This article was originally written for Türkiye Today’s weekly economy newsletter, Turkish Economy in Brief, in its April 13 issue. Please make sure you are subscribed to the newsletter by clicking here.
Following the two-week ceasefire declared in the Middle East conflict, the first round of talks between the United States and Iran has concluded in Pakistan without results. While the U.S. side said the Iranian delegation rejected demands to cease its pursuit of nuclear weapons, maritime traffic in the Strait of Hormuz, the world’s most critical oil transit route, has yet to return to normal.
Although the ceasefire remains in place, recent developments show just how fragile the process is.
Even if the Middle East conflict winds down, the world is bracing for a future where "nothing will be the same again." The first signs of this big shift are already showing up in global shipping routes.
Tankers leaving the Persian Gulf are now heading toward the United States to pick up crude oil. Sources say U.S. oil exports have jumped by about 25% since last month, hitting nearly 5 million barrels a day—levels the U.S. market has never seen before.
Due to its “secure supply” and accessibility, U.S. crude has now become more expensive than Brent oil.
Meanwhile, billions of dollars in Gulf capital have begun searching for safer havens. Early signals from Dubai’s real estate sector provide important clues.

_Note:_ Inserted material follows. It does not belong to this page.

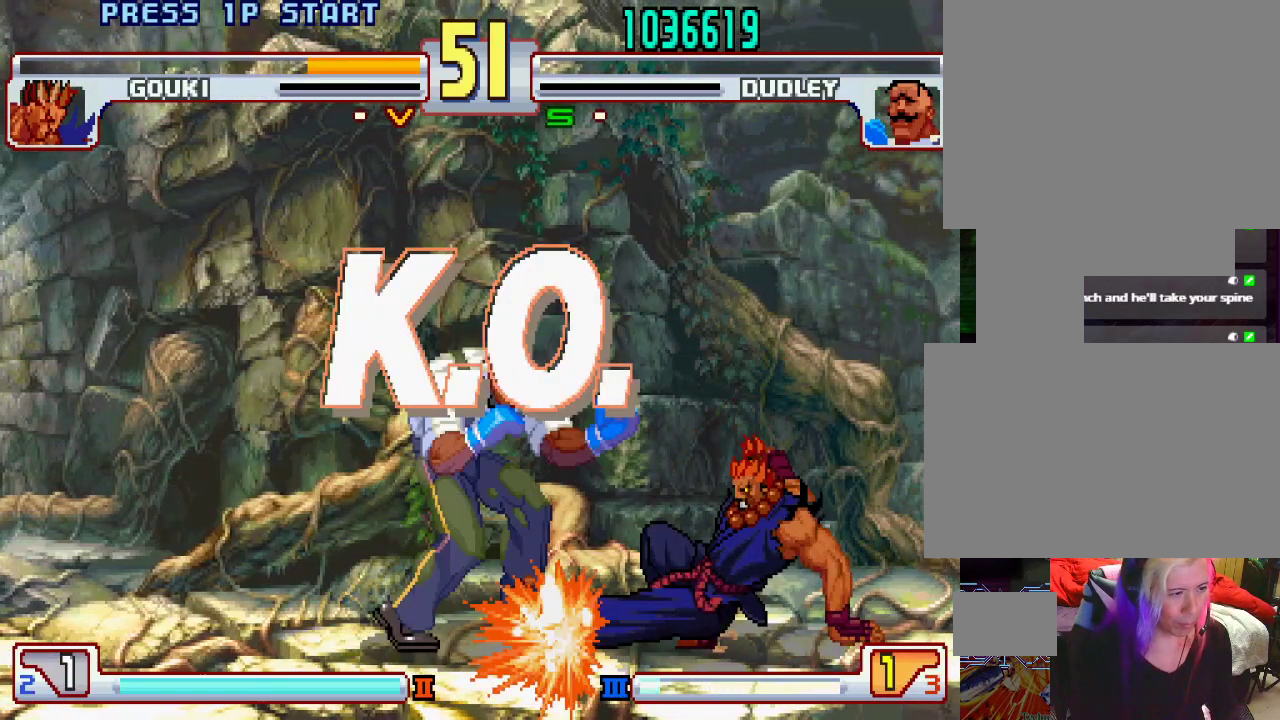
{"buttons": [], "left_stick": "center", "events": [[283, "L1", "down"], [317, "TRIANGLE", "down"], [383, "SQUARE", "down"], [383, "TRIANGLE", "up"], [400, "L1", "up"], [433, "SQUARE", "up"]]}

According to data shared by DXB Interact, a digital platform that publishes housing market figures in Dubai, the number of property sales dropped from 17,027 between Feb. 2 and March 1 to 11,828 in the four weeks following the outbreak of war. This marks a 30.5% decline in just one month.
Transaction volume in the housing market also fell by 36%, dropping from $16.53 billion to $10.58 billion.
It’s becoming clear that a major shift is underway. As ships leave the region, the same investor behavior seen in Dubai is spreading across other Gulf countries. This isn't just about real estate anymore. Across every sector, particularly finance and tourism, there is a rapid move toward finding new hubs that offer the right balance of being geographically close and, most importantly, secure.
A quick look at the map makes it clear that the ideal country for this is Türkiye. With its long-standing ties, strong diplomatic relations, and strategic position right between Europe and Asia, it is perfectly placed to fill that gap.
Located at the crossroads of the Mediterranean, the Balkans, the Caucasus, Mesopotamia, and the Middle East, Türkiye is already a familiar destination for Gulf investors. Its blend of a developed democracy, a strong military, and investor-friendly policies has consistently drawn their interest.
Now, important signals are starting to emerge from Türkiye as well.
During the ongoing conflict in March, President Recep Tayyip Erdogan received BlackRock CEO Laurence Fink in Istanbul. The meeting with the asset management giant, which oversees more than $14 trillion, focused on potential investments and economic cooperation in Türkiye.
Last week, Erdogan stated, “Our economic team is making intensive efforts to position Türkiye as a strong regional headquarters for multinational companies, transform it into a global hub for transit trade, and make the Istanbul Financial Center one of the world’s leading financial centers.”
Meanwhile, a Bloomberg report suggested that Türkiye is preparing a legislative proposal to expand incentives aimed at attracting foreign companies relocating from Gulf countries during the Iran conflict. The proposal is expected to include various advantages, such as a 50% tax reduction on trade revenues, and may be submitted to Parliament in the coming weeks.
Treasury and Finance Minister Mehmet Simsek also said in a recent broadcast, “We stand out as an island of stability in such a geography. Türkiye has significant advantages. We have reviewed the incentives at the Istanbul Financial Center and will share them. We are evaluating what radical steps we can take to support sustainable production.”
Ahmet Ihsan Erdem, CEO of the Istanbul Financial Center, noted that more than 40 companies, mostly from East Asia and Gulf countries, have contacted them over the past month, signaling growing interest in relocating or expanding operations in Türkiye.
All these developments point to Türkiye emerging as a more attractive base for companies seeking stability, with authorities expected to introduce more advantages in response.